(WORK TO COMPLETE): Copy out the rows below, renaming every "part" to "component" and keeping everything else unchanged. Leave out the pictures.

——

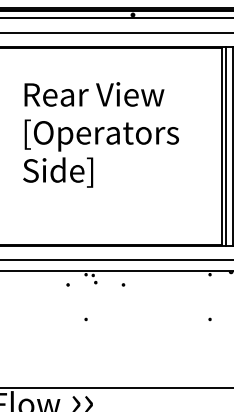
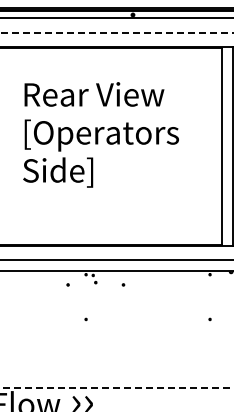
line at (117, 33): solid -> dashed
line at (225, 146): present -> none
line at (116, 387): solid -> dashed
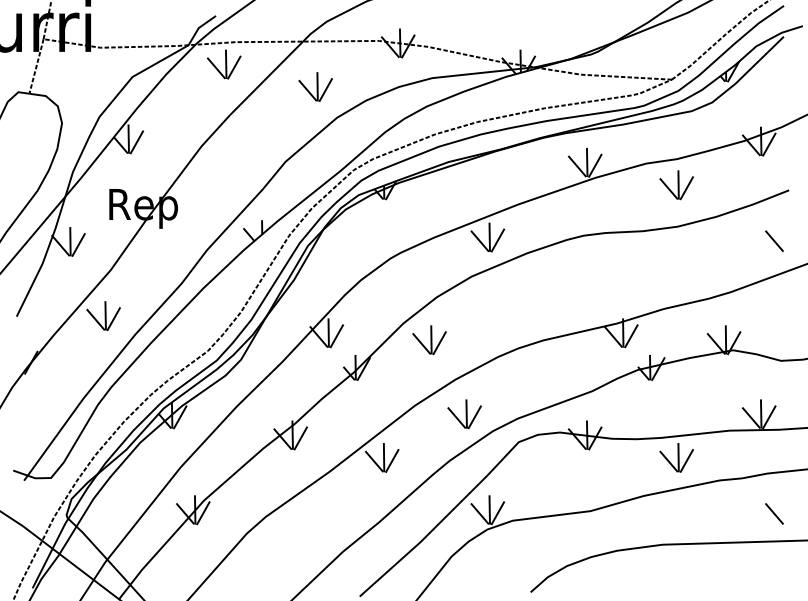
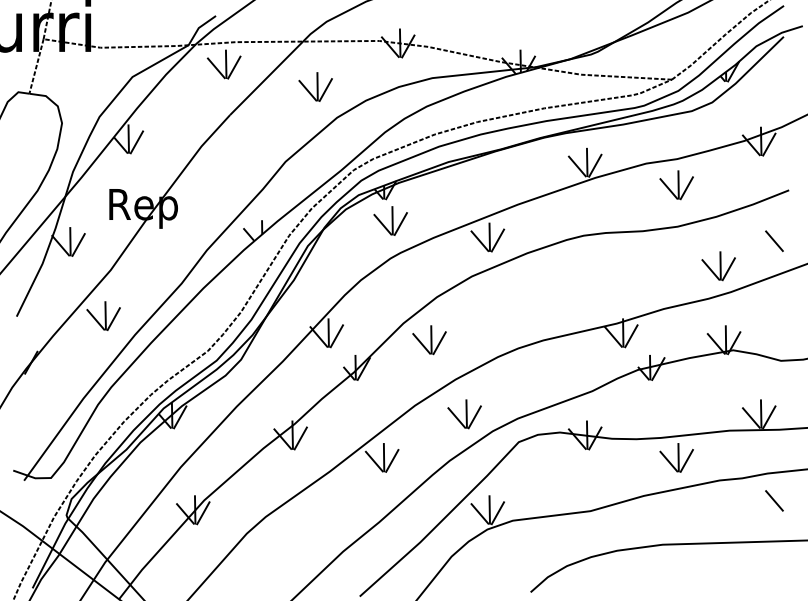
part at (390, 220): none -> present
part at (718, 266): none -> present
line at (774, 513) position: (774, 513) -> (774, 500)
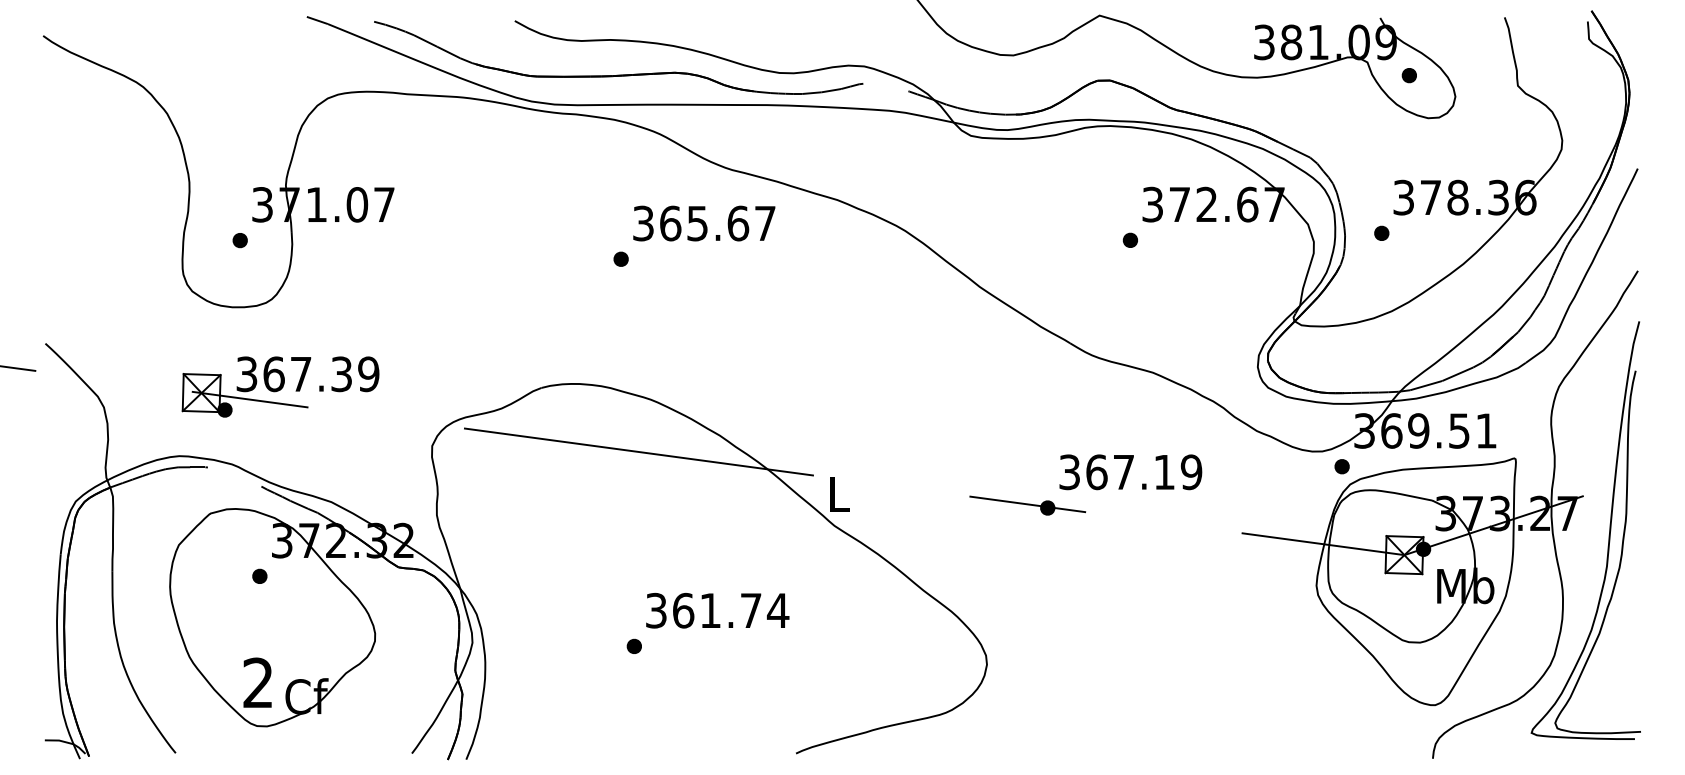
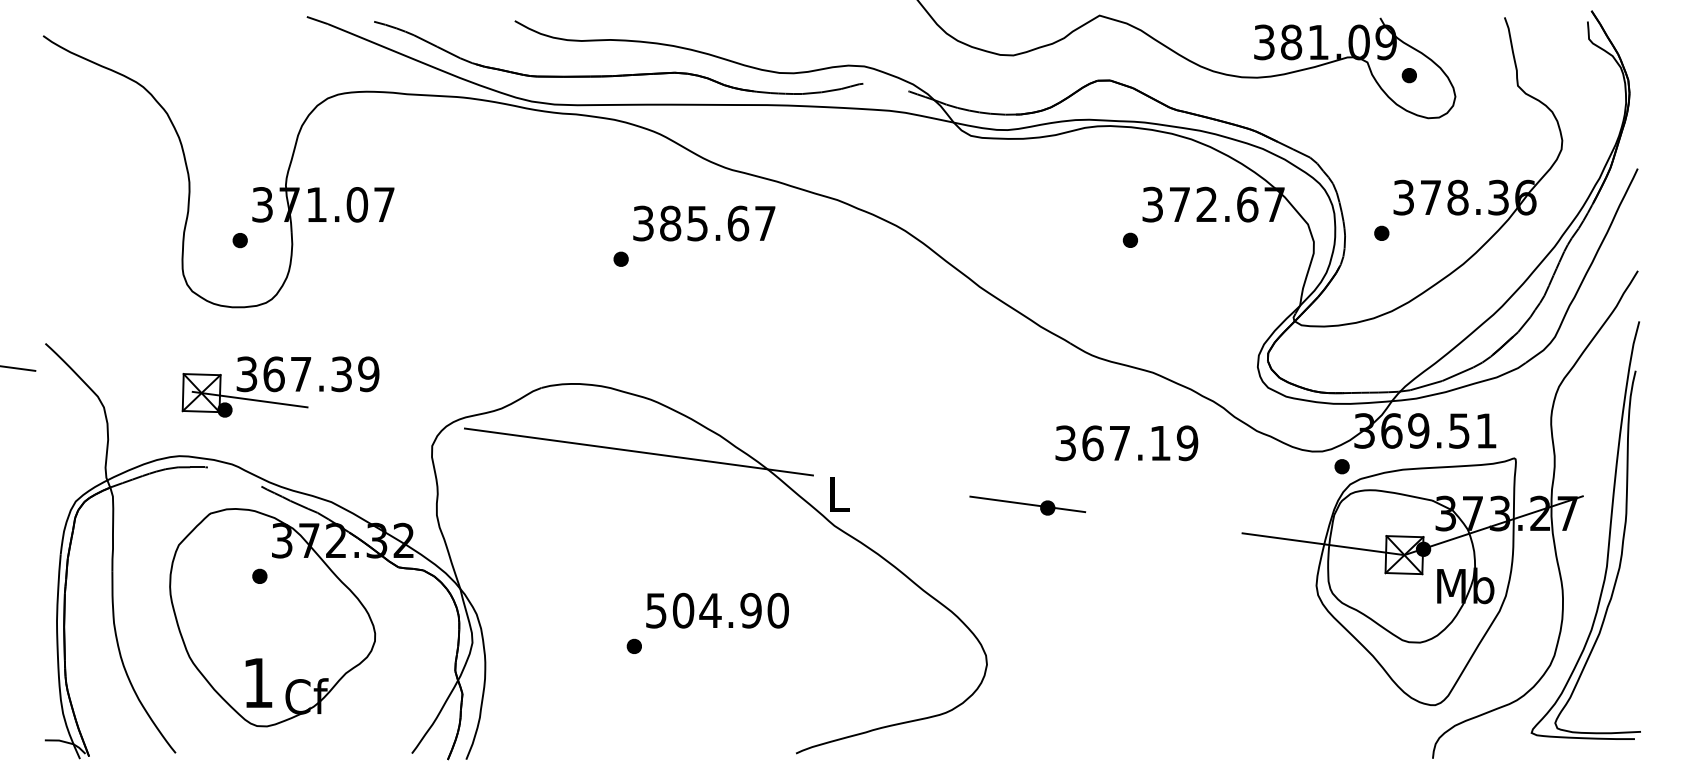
text at (670, 223): 365.67 -> 385.67
text at (1130, 472) position: (1130, 472) -> (1126, 443)
text at (717, 610): 361.74 -> 504.90
text at (257, 682): 2 -> 1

——

(RESULT OF THE EXERCISE):
line at (117, 33): solid -> dashed
line at (225, 146): present -> none
line at (116, 387): solid -> dashed
component at (390, 220): none -> present
component at (718, 266): none -> present
line at (774, 513) position: (774, 513) -> (774, 500)
text at (670, 223): 365.67 -> 385.67
text at (1130, 472) position: (1130, 472) -> (1126, 443)
text at (717, 610): 361.74 -> 504.90
text at (257, 682): 2 -> 1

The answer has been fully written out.